= 2010 Kentucky elections =

Elections were held in Kentucky on Tuesday, November 2, 2010. Primary elections were held on May 18, 2010.

==Federal==

=== United States Senate===

The nominees are Kentucky Attorney General Jack Conway (Democratic Party) and Rand Paul (Republican Party).

===United States House===

All six Kentucky seats in the United States House of Representatives are up for election in 2010.

==State==
===Senate===

All of the seats of the Kentucky Senate are up for election in 2010.

===House of Representatives===

Results by district

All of the seats in the Kentucky House of Representatives are up for election in 2010.

===Kentucky Supreme Court===

The Kentucky Supreme Court consists of seven justices elected in non-partisan elections to staggered eight-year terms.

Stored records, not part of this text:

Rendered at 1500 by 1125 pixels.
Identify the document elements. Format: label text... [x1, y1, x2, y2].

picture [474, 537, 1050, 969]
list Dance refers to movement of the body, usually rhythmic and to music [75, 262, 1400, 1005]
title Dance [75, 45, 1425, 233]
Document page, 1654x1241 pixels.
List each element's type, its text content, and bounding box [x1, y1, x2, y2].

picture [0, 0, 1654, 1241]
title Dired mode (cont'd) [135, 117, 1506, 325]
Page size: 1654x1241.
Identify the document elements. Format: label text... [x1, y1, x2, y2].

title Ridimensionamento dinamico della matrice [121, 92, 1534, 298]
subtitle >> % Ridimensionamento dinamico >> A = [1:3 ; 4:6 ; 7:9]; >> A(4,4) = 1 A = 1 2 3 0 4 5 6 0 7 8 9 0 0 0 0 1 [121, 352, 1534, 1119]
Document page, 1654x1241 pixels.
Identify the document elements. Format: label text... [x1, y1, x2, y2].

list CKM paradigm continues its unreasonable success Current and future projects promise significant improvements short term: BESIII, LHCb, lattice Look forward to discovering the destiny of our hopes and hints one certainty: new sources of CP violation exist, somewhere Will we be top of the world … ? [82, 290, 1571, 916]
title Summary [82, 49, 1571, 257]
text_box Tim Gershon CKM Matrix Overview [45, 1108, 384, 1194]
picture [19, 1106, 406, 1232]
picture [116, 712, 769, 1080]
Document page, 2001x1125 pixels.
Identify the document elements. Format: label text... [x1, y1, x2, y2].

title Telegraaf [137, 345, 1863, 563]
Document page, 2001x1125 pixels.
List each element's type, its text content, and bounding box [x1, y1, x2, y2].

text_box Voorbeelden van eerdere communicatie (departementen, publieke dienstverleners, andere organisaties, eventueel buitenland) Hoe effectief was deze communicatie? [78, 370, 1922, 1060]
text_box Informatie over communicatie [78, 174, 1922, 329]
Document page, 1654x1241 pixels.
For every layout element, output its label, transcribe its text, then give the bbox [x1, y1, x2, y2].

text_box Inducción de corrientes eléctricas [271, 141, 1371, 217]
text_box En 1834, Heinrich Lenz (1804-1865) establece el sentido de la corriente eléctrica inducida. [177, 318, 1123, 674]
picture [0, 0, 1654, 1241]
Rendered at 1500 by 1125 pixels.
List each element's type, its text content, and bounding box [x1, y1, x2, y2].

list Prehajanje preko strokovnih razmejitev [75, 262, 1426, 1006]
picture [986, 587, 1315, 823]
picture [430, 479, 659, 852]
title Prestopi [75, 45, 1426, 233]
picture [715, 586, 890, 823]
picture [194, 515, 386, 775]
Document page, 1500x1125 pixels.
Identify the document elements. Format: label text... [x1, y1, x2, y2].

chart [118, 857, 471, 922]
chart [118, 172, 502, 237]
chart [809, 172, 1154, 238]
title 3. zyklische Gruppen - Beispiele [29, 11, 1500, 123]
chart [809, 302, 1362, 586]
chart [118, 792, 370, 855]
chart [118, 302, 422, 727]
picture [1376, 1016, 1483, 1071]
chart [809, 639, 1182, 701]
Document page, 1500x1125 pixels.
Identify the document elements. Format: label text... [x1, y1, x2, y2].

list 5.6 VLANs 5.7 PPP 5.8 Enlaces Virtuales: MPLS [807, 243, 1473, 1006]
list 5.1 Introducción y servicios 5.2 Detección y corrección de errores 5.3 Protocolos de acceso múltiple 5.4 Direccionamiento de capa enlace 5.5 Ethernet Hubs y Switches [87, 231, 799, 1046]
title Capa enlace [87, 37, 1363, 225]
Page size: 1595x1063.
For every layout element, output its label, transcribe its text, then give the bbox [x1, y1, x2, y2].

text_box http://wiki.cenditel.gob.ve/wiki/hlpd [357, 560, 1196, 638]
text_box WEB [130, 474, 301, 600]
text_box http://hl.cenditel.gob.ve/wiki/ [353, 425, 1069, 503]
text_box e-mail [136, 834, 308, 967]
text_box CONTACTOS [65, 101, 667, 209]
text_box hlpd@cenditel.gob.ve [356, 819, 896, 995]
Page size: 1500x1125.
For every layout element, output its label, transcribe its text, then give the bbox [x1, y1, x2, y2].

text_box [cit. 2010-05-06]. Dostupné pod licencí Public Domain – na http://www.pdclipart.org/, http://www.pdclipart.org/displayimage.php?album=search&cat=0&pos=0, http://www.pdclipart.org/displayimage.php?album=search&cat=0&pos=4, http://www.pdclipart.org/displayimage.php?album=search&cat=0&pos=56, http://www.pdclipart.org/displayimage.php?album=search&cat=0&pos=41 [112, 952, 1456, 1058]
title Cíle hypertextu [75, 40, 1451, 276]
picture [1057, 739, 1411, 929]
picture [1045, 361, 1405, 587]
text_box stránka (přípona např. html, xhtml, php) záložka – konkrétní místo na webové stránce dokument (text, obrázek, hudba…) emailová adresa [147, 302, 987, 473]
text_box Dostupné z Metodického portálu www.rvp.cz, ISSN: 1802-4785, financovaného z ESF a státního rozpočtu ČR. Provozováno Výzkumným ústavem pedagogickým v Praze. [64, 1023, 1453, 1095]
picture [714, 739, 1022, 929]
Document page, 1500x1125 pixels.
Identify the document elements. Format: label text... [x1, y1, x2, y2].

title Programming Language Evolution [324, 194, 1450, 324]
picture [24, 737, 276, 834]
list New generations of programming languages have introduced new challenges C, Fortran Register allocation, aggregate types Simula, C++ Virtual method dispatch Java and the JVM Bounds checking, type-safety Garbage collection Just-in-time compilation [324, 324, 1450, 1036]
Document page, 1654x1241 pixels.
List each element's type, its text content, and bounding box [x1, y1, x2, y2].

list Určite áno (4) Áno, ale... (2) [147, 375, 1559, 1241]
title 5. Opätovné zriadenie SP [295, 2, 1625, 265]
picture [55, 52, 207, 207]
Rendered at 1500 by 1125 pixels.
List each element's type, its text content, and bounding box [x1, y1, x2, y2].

Districts 3 was up for election in 2010.

====District 3====

2010 Kentucky Supreme Court 3rd district election
| Candidate |  | Votes | % |
|---|---|---|---|
| Daniel J. Venters (incumbent) | Unopposed |  |  |
| Total votes |  | 100,651 | 100.0 |

===Other judicial elections===
All judges of the Kentucky District Courts were elected in non-partisan elections to four-year terms.

==Local offices==
===County officers===
All county officials were elected in partisan elections to four-year terms. The offices include the County Judge/Executive, the Fiscal Court (Magistrates and/or Commissioners), County Clerk, County Attorney, Jailer, Coroner, Surveyor, Property Value Administrator, Constables, and Sheriff.

===Mayors===
Mayors in Kentucky are elected to four-year terms, with cities holding their elections in either presidential or midterm years. Cities with elections in 2010 include those in Louisville and in Lexington.

===City councils===
Each incorporated city elected its council members to a two-year term.

===School boards===
Local school board members are elected to staggered four-year terms, with half up for election in 2010.

===Louisville Metro Council===
The Louisville Metro Council is elected to staggered four-year terms, with odd-numbered districts up for election in 2010.